- _INSTRUCTIONS TO FOLLOW_:
Set down the listing below verbatim, but only from its first line through the line containing "Llama a todos".

- _THE INPUT_:
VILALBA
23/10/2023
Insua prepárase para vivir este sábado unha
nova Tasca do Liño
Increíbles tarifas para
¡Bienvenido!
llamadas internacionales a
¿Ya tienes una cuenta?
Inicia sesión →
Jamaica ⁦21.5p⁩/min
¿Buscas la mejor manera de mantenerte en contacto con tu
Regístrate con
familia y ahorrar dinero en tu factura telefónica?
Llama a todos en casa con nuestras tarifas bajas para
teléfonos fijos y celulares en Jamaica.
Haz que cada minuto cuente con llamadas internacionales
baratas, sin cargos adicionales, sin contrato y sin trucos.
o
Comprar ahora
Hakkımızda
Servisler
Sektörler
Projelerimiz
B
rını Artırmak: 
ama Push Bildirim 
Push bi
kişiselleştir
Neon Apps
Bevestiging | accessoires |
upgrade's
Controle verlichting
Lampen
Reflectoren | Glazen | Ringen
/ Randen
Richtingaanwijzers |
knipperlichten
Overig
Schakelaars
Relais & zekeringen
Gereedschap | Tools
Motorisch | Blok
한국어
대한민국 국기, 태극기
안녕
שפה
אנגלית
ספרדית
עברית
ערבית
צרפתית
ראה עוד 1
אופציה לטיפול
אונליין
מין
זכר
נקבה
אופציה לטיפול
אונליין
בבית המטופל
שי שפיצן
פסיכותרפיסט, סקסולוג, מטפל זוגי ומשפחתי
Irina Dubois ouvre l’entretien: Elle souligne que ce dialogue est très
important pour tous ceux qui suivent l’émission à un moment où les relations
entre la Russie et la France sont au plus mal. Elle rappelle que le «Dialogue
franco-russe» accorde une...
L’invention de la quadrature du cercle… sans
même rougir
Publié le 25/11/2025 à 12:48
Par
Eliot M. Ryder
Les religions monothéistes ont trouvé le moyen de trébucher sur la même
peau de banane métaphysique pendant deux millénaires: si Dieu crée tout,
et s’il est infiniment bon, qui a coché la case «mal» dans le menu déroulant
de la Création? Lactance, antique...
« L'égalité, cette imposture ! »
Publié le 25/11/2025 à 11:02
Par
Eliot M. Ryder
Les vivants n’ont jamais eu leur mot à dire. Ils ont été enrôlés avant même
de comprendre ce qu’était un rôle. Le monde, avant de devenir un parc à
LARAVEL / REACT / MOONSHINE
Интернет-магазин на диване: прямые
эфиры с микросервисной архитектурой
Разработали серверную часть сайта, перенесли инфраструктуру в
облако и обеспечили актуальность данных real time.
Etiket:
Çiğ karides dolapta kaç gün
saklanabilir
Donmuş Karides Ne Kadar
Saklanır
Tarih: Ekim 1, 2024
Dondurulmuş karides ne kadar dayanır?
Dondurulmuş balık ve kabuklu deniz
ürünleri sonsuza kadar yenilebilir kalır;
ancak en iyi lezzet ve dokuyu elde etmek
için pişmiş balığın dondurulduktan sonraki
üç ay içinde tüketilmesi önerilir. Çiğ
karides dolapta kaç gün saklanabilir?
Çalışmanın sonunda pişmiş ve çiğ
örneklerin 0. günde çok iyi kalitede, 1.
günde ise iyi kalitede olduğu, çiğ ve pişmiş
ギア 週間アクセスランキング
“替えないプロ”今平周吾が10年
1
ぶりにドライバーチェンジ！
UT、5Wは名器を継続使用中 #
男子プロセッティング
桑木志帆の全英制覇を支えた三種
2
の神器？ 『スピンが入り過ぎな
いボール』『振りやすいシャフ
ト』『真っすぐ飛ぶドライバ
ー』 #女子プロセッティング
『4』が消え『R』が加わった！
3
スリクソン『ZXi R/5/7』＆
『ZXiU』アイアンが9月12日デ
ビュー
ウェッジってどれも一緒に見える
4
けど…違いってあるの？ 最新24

- _RESPONSE AREA_:
VILALBA
23/10/2023
Insua prepárase para vivir este sábado unha
nova Tasca do Liño
Increíbles tarifas para
¡Bienvenido!
llamadas internacionales a
¿Ya tienes una cuenta?
Inicia sesión →
Jamaica ⁦21.5p⁩/min
¿Buscas la mejor manera de mantenerte en contacto con tu
Regístrate con
familia y ahorrar dinero en tu factura telefónica?
Llama a todos en casa con nuestras tarifas bajas para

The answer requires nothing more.